TASK DETAILS
Please list all lines of the material below in which the string "your" occurs.

SOURCE MATERIAL
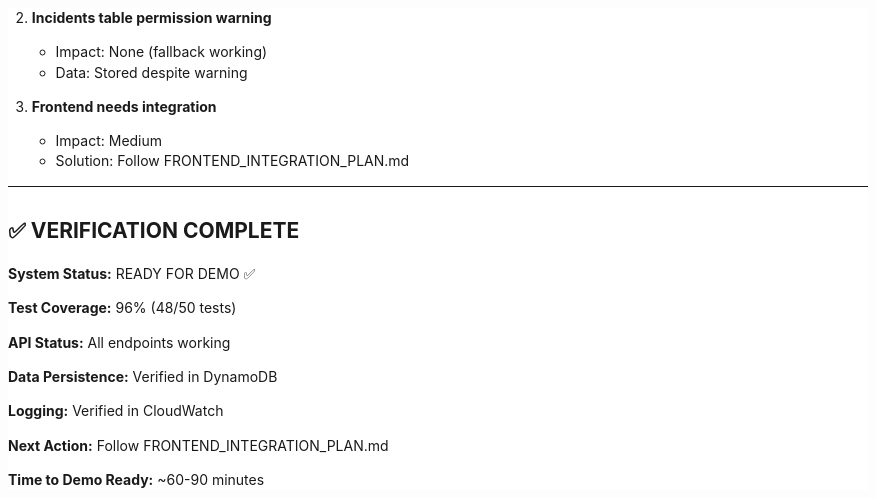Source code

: 2. **Incidents table permission warning**
   - Impact: None (fallback working)
   - Data: Stored despite warning

3. **Frontend needs integration**
   - Impact: Medium
   - Solution: Follow FRONTEND_INTEGRATION_PLAN.md

---

## ✅ VERIFICATION COMPLETE

**System Status:** READY FOR DEMO ✅

**Test Coverage:** 96% (48/50 tests)

**API Status:** All endpoints working

**Data Persistence:** Verified in DynamoDB

**Logging:** Verified in CloudWatch

**Next Action:** Follow FRONTEND_INTEGRATION_PLAN.md

**Time to Demo Ready:** ~60-90 minutes
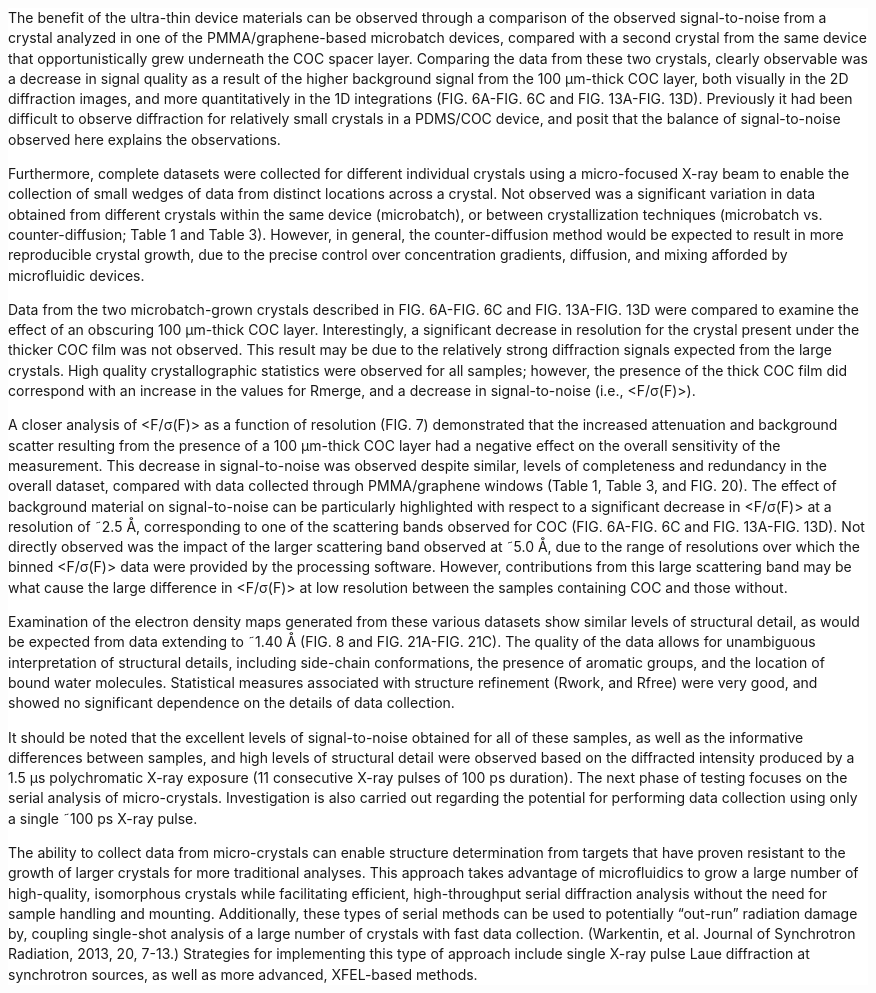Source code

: The benefit of the ultra-thin device materials can be observed through a comparison of the observed signal-to-noise from a crystal analyzed in one of the PMMA/graphene-based microbatch devices, compared with a second crystal from the same device that opportunistically grew underneath the COC spacer layer. Comparing the data from these two crystals, clearly observable was a decrease in signal quality as a result of the higher background signal from the 100 μm-thick COC layer, both visually in the 2D diffraction images, and more quantitatively in the 1D integrations (FIG. 6A-FIG. 6C and FIG. 13A-FIG. 13D). Previously it had been difficult to observe diffraction for relatively small crystals in a PDMS/COC device, and posit that the balance of signal-to-noise observed here explains the observations.

Furthermore, complete datasets were collected for different individual crystals using a micro-focused X-ray beam to enable the collection of small wedges of data from distinct locations across a crystal. Not observed was a significant variation in data obtained from different crystals within the same device (microbatch), or between crystallization techniques (microbatch vs. counter-diffusion; Table 1 and Table 3). However, in general, the counter-diffusion method would be expected to result in more reproducible crystal growth, due to the precise control over concentration gradients, diffusion, and mixing afforded by microfluidic devices.

Data from the two microbatch-grown crystals described in FIG. 6A-FIG. 6C and FIG. 13A-FIG. 13D were compared to examine the effect of an obscuring 100 μm-thick COC layer. Interestingly, a significant decrease in resolution for the crystal present under the thicker COC film was not observed. This result may be due to the relatively strong diffraction signals expected from the large crystals. High quality crystallographic statistics were observed for all samples; however, the presence of the thick COC film did correspond with an increase in the values for Rmerge, and a decrease in signal-to-noise (i.e., <F/σ(F)>).

A closer analysis of <F/σ(F)> as a function of resolution (FIG. 7) demonstrated that the increased attenuation and background scatter resulting from the presence of a 100 μm-thick COC layer had a negative effect on the overall sensitivity of the measurement. This decrease in signal-to-noise was observed despite similar, levels of completeness and redundancy in the overall dataset, compared with data collected through PMMA/graphene windows (Table 1, Table 3, and FIG. 20). The effect of background material on signal-to-noise can be particularly highlighted with respect to a significant decrease in <F/σ(F)> at a resolution of ˜2.5 Å, corresponding to one of the scattering bands observed for COC (FIG. 6A-FIG. 6C and FIG. 13A-FIG. 13D). Not directly observed was the impact of the larger scattering band observed at ˜5.0 Å, due to the range of resolutions over which the binned <F/σ(F)> data were provided by the processing software. However, contributions from this large scattering band may be what cause the large difference in <F/σ(F)> at low resolution between the samples containing COC and those without.

Examination of the electron density maps generated from these various datasets show similar levels of structural detail, as would be expected from data extending to ˜1.40 Å (FIG. 8 and FIG. 21A-FIG. 21C). The quality of the data allows for unambiguous interpretation of structural details, including side-chain conformations, the presence of aromatic groups, and the location of bound water molecules. Statistical measures associated with structure refinement (Rwork, and Rfree) were very good, and showed no significant dependence on the details of data collection.

It should be noted that the excellent levels of signal-to-noise obtained for all of these samples, as well as the informative differences between samples, and high levels of structural detail were observed based on the diffracted intensity produced by a 1.5 μs polychromatic X-ray exposure (11 consecutive X-ray pulses of 100 ps duration). The next phase of testing focuses on the serial analysis of micro-crystals. Investigation is also carried out regarding the potential for performing data collection using only a single ˜100 ps X-ray pulse.

The ability to collect data from micro-crystals can enable structure determination from targets that have proven resistant to the growth of larger crystals for more traditional analyses. This approach takes advantage of microfluidics to grow a large number of high-quality, isomorphous crystals while facilitating efficient, high-throughput serial diffraction analysis without the need for sample handling and mounting. Additionally, these types of serial methods can be used to potentially “out-run” radiation damage by, coupling single-shot analysis of a large number of crystals with fast data collection. (Warkentin, et al. Journal of Synchrotron Radiation, 2013, 20, 7-13.) Strategies for implementing this type of approach include single X-ray pulse Laue diffraction at synchrotron sources, as well as more advanced, XFEL-based methods.
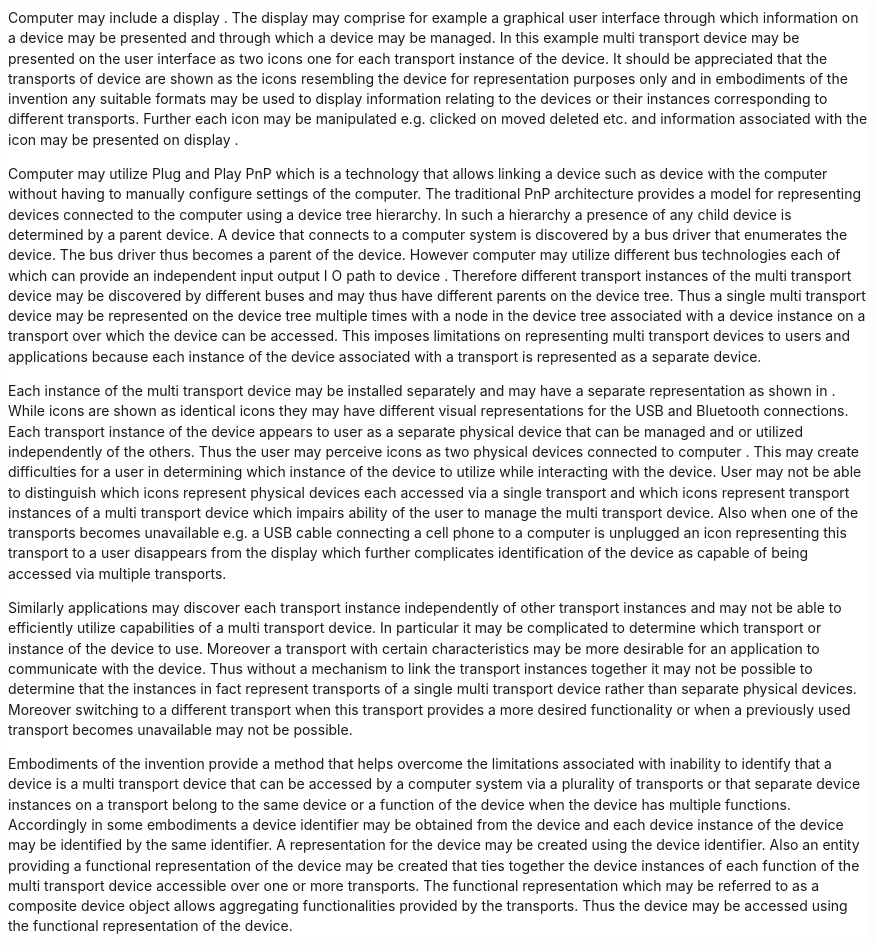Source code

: Computer may include a display . The display may comprise for example a graphical user interface through which information on a device may be presented and through which a device may be managed. In this example multi transport device may be presented on the user interface as two icons one for each transport instance of the device. It should be appreciated that the transports of device are shown as the icons resembling the device for representation purposes only and in embodiments of the invention any suitable formats may be used to display information relating to the devices or their instances corresponding to different transports. Further each icon may be manipulated e.g. clicked on moved deleted etc. and information associated with the icon may be presented on display .

Computer may utilize Plug and Play PnP which is a technology that allows linking a device such as device with the computer without having to manually configure settings of the computer. The traditional PnP architecture provides a model for representing devices connected to the computer using a device tree hierarchy. In such a hierarchy a presence of any child device is determined by a parent device. A device that connects to a computer system is discovered by a bus driver that enumerates the device. The bus driver thus becomes a parent of the device. However computer may utilize different bus technologies each of which can provide an independent input output I O path to device . Therefore different transport instances of the multi transport device may be discovered by different buses and may thus have different parents on the device tree. Thus a single multi transport device may be represented on the device tree multiple times with a node in the device tree associated with a device instance on a transport over which the device can be accessed. This imposes limitations on representing multi transport devices to users and applications because each instance of the device associated with a transport is represented as a separate device.

Each instance of the multi transport device may be installed separately and may have a separate representation as shown in . While icons are shown as identical icons they may have different visual representations for the USB and Bluetooth connections. Each transport instance of the device appears to user as a separate physical device that can be managed and or utilized independently of the others. Thus the user may perceive icons as two physical devices connected to computer . This may create difficulties for a user in determining which instance of the device to utilize while interacting with the device. User may not be able to distinguish which icons represent physical devices each accessed via a single transport and which icons represent transport instances of a multi transport device which impairs ability of the user to manage the multi transport device. Also when one of the transports becomes unavailable e.g. a USB cable connecting a cell phone to a computer is unplugged an icon representing this transport to a user disappears from the display which further complicates identification of the device as capable of being accessed via multiple transports.

Similarly applications may discover each transport instance independently of other transport instances and may not be able to efficiently utilize capabilities of a multi transport device. In particular it may be complicated to determine which transport or instance of the device to use. Moreover a transport with certain characteristics may be more desirable for an application to communicate with the device. Thus without a mechanism to link the transport instances together it may not be possible to determine that the instances in fact represent transports of a single multi transport device rather than separate physical devices. Moreover switching to a different transport when this transport provides a more desired functionality or when a previously used transport becomes unavailable may not be possible.

Embodiments of the invention provide a method that helps overcome the limitations associated with inability to identify that a device is a multi transport device that can be accessed by a computer system via a plurality of transports or that separate device instances on a transport belong to the same device or a function of the device when the device has multiple functions. Accordingly in some embodiments a device identifier may be obtained from the device and each device instance of the device may be identified by the same identifier. A representation for the device may be created using the device identifier. Also an entity providing a functional representation of the device may be created that ties together the device instances of each function of the multi transport device accessible over one or more transports. The functional representation which may be referred to as a composite device object allows aggregating functionalities provided by the transports. Thus the device may be accessed using the functional representation of the device.
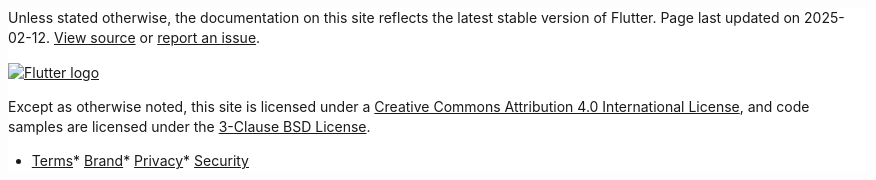 Unless stated otherwise, the documentation on this site reflects the latest stable version of Flutter. Page last updated on 2025-02-12. [View source](https://github.com/flutter/website/tree/main/src/content/perf/deferred-components.md) or [report an issue](https://github.com/flutter/website/issues/new?template=1_page_issue.yml&&page-url=https://docs.flutter.dev/perf/deferred-components/&page-source=https://github.com/flutter/website/tree/main/src/content/perf/deferred-components.md "Report an issue with this page").

[![Flutter logo](/assets/images/branding/flutter/logo+text/horizontal/white.svg)](https://flutter.dev)

Except as otherwise noted, this site is licensed under a [Creative Commons Attribution 4.0 International License](https://creativecommons.org/licenses/by/4.0/), and code samples are licensed under the [3-Clause BSD License](https://opensource.org/licenses/BSD-3-Clause).

* [Terms](/tos "Terms of use")* [Brand](/brand "Brand usage guidelines")* [Privacy](https://policies.google.com/privacy "Privacy policy")* [Security](/security "Security philosophy and practices")

   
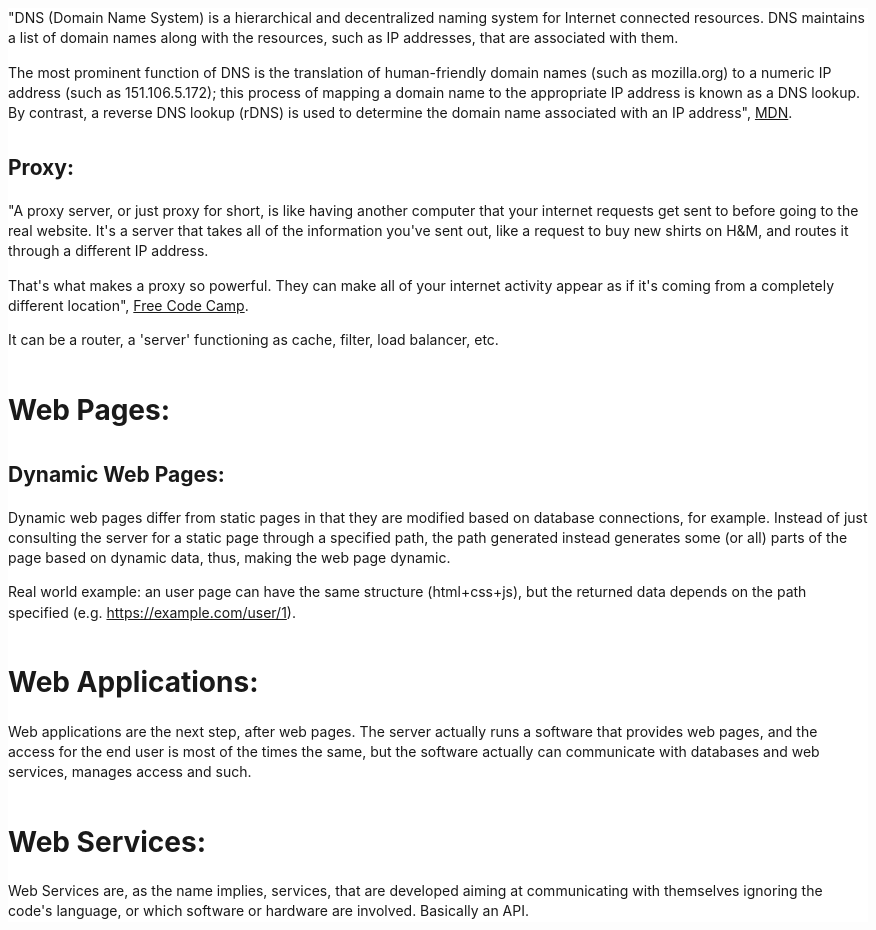 "DNS (Domain Name System) is a hierarchical and decentralized naming system for
Internet connected resources. DNS maintains a list of domain names along with
the resources, such as IP addresses, that are associated with them.

The most prominent function of DNS is the translation of human-friendly domain
names (such as mozilla.org) to a numeric IP address (such as 151.106.5.172);
this process of mapping a domain name to the appropriate IP address is known as
a DNS lookup. By contrast, a reverse DNS lookup (rDNS) is used to determine the
domain name associated with an IP address", [MDN](https://developer.mozilla.org/en-US/docs/Glossary/DNS).

## Proxy:

"A proxy server, or just proxy for short, is like having another computer that
your internet requests get sent to before going to the real website. It's a
server that takes all of the information you've sent out, like a request to buy
new shirts on H&M, and routes it through a different IP address.

That's what makes a proxy so powerful. They can make all of your internet
activity appear as if it's coming from a completely different location",
[Free Code Camp](https://www.freecodecamp.org/news/what-is-a-proxy-server-in-english-please/).

It can be a router, a 'server' functioning as cache, filter, load balancer, etc.  

# Web Pages:
## Dynamic Web Pages:

Dynamic web pages differ from static pages in that they are modified based on
database connections, for example. Instead of just consulting the server for a
static page through a specified path, the path generated instead generates some
(or all) parts of the page based on dynamic data, thus, making the web page
dynamic.

Real world example: an user page can have the same structure (html+css+js), but
the returned data depends on the path specified
(e.g. https://example.com/user/1). 

# Web Applications:

Web applications are the next step, after web pages. The server actually runs a
software that provides web pages, and the access for the end user is most of the
times the same, but the software actually can communicate with databases and web
services, manages access and such.

# Web Services:

Web Services are, as the name implies, services, that are developed aiming at
communicating with themselves ignoring the code's language, or which software or
hardware are involved. Basically an API.
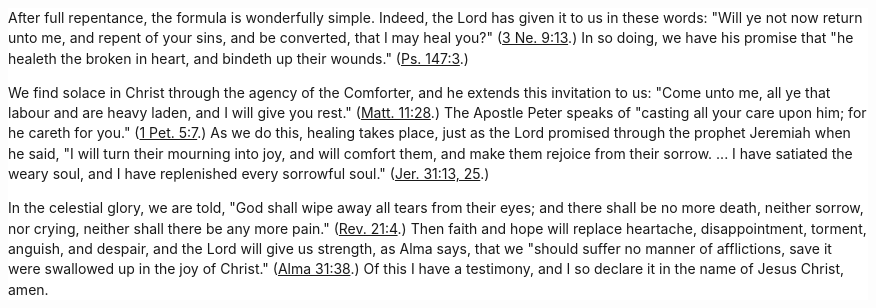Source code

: After full repentance, the formula is wonderfully simple. Indeed, the Lord has
given it to us in these words: "Will ye not now return unto me, and repent of
your sins, and be converted, that I may heal you?" ([3 Ne.
9:13](https://www.lds.org/scriptures/bofm/3-ne/9.13?lang=eng#12).) In so
doing, we have his promise that "he healeth the broken in heart, and bindeth
up their wounds." ([Ps.
147:3](https://www.lds.org/scriptures/ot/ps/147.3?lang=eng#2).)

We find solace in Christ through the agency of the Comforter, and he extends
this invitation to us: "Come unto me, all ye that labour and are heavy laden,
and I will give you rest." ([Matt.
11:28](https://www.lds.org/scriptures/nt/matt/11.28?lang=eng#27).) The Apostle
Peter speaks of "casting all your care upon him; for he careth for you." ([1
Pet. 5:7](https://www.lds.org/scriptures/nt/1-pet/5.7?lang=eng#6).) As we do
this, healing takes place, just as the Lord promised through the prophet
Jeremiah when he said, "I will turn their mourning into joy, and will comfort
them, and make them rejoice from their sorrow. ... I have satiated the weary
soul, and I have replenished every sorrowful soul." ([Jer. 31:13,
25](https://www.lds.org/scriptures/ot/jer/31.13%2C25?lang=eng#12).)

In the celestial glory, we are told, "God shall wipe away all tears from their
eyes; and there shall be no more death, neither sorrow, nor crying, neither
shall there be any more pain." ([Rev.
21:4](https://www.lds.org/scriptures/nt/rev/21.4?lang=eng#3).) Then faith and
hope will replace heartache, disappointment, torment, anguish, and despair,
and the Lord will give us strength, as Alma says, that we "should suffer no
manner of afflictions, save it were swallowed up in the joy of Christ." ([Alma
31:38](https://www.lds.org/scriptures/bofm/alma/31.38?lang=eng#37).) Of this I
have a testimony, and I so declare it in the name of Jesus Christ, amen.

SOLUTION TO THE PROBLEM
your internet requests get sent to before going to the real website. It's a
That's what makes a proxy so powerful. They can make all of your internet
your sins, and be converted, that I may heal you?" ([3 Ne.
Peter speaks of "casting all your care upon him; for he careth for you." ([1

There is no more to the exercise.